[Your instructions]
Among the entries below, how many lines include the string "рынок"? Answer with only the number.

═══ Records supplied ═══

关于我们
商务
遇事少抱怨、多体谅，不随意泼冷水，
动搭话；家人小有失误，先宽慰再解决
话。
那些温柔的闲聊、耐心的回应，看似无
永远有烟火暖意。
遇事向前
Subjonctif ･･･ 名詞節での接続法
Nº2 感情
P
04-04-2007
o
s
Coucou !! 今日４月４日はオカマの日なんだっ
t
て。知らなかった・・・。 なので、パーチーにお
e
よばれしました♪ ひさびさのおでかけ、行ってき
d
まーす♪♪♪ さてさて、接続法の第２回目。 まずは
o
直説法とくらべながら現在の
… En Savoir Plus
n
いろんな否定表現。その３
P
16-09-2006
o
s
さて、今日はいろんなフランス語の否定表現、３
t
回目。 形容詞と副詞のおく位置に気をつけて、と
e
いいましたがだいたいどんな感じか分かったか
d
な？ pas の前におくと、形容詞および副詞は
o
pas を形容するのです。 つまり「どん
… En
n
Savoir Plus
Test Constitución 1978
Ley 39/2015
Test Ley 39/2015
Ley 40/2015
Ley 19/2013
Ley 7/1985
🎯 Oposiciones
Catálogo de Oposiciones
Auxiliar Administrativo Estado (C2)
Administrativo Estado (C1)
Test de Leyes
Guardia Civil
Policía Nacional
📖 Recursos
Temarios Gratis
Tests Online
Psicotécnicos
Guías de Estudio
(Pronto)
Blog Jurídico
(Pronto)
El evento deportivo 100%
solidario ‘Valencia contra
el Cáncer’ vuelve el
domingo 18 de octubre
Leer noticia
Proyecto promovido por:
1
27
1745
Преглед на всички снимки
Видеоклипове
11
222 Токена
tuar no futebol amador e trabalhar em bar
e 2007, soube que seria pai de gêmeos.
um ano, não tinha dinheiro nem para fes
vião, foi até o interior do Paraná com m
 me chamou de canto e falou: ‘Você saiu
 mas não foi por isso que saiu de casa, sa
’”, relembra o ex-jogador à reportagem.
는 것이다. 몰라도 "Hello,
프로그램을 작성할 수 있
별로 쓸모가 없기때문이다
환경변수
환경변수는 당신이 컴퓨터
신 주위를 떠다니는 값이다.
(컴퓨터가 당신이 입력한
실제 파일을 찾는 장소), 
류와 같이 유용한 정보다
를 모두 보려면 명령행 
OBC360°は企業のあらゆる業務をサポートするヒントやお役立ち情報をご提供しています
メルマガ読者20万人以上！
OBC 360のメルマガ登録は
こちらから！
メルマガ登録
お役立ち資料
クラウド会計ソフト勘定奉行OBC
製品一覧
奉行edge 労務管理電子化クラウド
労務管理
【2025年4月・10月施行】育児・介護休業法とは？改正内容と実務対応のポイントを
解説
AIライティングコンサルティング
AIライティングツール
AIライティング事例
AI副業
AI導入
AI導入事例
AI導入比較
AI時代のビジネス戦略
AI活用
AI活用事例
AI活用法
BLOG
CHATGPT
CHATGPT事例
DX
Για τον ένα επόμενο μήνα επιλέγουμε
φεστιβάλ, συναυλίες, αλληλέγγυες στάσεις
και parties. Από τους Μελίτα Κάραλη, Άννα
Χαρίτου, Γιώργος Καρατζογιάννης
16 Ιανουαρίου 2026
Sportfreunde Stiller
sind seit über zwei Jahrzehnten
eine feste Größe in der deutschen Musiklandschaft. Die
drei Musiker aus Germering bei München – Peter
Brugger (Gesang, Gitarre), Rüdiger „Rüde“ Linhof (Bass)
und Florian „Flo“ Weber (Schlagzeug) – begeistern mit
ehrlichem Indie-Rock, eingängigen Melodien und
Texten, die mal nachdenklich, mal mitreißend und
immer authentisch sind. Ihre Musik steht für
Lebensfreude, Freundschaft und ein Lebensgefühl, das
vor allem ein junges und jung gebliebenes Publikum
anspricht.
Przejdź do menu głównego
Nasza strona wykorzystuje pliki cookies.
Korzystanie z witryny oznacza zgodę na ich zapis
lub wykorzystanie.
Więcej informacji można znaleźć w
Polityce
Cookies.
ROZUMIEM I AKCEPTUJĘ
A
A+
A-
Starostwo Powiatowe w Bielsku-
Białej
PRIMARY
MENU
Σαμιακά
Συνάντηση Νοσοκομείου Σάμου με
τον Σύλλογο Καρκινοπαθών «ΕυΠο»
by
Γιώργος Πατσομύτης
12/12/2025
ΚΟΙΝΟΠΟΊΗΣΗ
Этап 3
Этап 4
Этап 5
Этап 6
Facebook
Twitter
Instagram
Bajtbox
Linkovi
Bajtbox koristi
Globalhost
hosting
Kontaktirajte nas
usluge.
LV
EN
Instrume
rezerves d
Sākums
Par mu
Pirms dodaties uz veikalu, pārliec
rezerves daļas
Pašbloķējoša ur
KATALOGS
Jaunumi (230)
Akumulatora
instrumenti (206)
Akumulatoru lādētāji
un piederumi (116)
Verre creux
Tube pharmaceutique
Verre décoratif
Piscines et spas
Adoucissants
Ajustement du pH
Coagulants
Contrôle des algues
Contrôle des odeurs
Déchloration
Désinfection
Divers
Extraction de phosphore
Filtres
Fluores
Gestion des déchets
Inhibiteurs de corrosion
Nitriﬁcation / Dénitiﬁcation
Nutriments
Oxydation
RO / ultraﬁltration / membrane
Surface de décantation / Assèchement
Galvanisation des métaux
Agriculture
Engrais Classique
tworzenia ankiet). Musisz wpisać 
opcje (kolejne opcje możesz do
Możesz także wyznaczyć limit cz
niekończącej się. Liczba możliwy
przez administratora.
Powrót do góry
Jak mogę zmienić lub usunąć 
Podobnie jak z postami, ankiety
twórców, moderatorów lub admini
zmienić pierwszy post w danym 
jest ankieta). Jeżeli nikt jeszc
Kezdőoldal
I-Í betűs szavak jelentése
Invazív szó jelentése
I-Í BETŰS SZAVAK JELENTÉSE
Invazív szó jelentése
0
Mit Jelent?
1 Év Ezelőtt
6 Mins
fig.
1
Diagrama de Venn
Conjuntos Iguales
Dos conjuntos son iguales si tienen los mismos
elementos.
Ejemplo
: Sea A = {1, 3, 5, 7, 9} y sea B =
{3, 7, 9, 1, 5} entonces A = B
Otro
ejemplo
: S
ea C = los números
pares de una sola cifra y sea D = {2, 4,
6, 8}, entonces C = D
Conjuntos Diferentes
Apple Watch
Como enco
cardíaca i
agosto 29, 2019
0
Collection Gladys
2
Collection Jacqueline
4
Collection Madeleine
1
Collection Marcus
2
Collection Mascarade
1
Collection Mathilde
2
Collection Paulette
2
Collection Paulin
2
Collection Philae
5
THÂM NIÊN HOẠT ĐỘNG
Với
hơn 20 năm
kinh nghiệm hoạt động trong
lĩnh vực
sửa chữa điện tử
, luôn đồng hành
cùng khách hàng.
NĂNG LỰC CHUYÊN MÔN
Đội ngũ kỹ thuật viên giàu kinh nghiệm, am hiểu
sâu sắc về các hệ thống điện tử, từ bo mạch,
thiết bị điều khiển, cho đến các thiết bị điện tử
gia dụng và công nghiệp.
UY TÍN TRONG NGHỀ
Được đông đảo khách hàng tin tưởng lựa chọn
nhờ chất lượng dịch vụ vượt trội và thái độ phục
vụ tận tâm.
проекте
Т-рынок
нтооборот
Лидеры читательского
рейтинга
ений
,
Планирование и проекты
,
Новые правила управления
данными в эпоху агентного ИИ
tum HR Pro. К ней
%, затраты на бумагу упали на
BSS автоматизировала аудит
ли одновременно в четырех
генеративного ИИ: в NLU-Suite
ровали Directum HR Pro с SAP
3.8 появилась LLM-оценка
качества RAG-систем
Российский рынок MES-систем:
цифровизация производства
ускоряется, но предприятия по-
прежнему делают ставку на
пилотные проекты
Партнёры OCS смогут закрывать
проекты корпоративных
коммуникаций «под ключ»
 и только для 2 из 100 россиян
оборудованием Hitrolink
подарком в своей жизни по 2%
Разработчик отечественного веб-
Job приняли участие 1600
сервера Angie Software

═══

[Expected answer]
2